*WHAT YOU SHOULD DO*. Please update everything from the line with "pose: elev=267.5 azim=306.0" down to the line with "Dot at: occluded" by replacing "dist" with "distance". Leave the pictures out of your answer.

*RECORDS SHOWN*.
#####

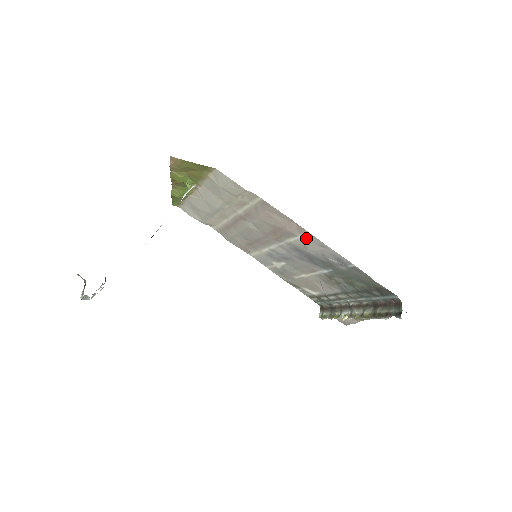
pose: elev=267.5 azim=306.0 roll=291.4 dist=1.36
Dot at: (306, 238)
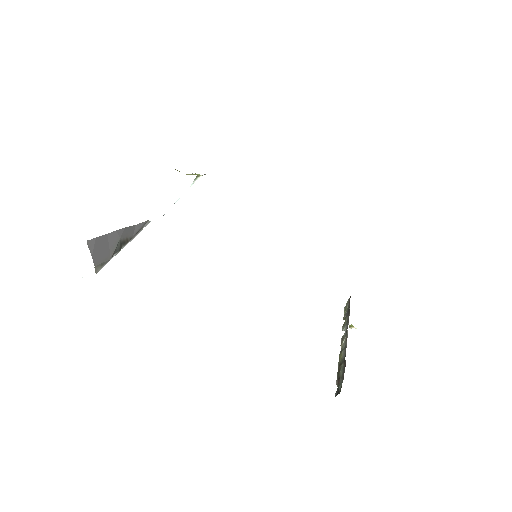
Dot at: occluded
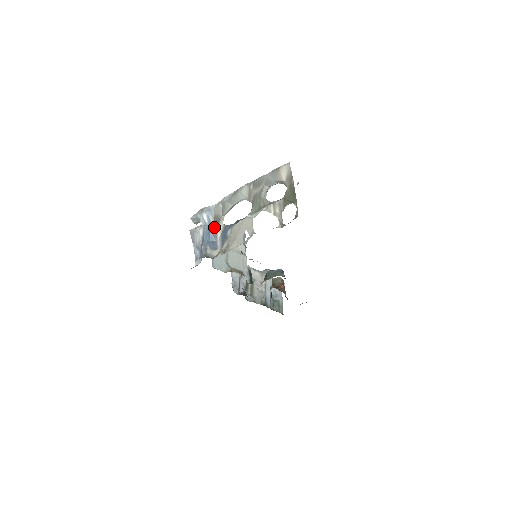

#####

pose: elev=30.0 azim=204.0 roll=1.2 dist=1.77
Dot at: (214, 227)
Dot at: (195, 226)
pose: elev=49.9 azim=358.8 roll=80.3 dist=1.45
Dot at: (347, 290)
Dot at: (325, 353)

#####

*SOLVED PROBLEM*.
pose: elev=267.5 azim=306.0 roll=291.4 distance=1.36
Dot at: (306, 238)
Dot at: occluded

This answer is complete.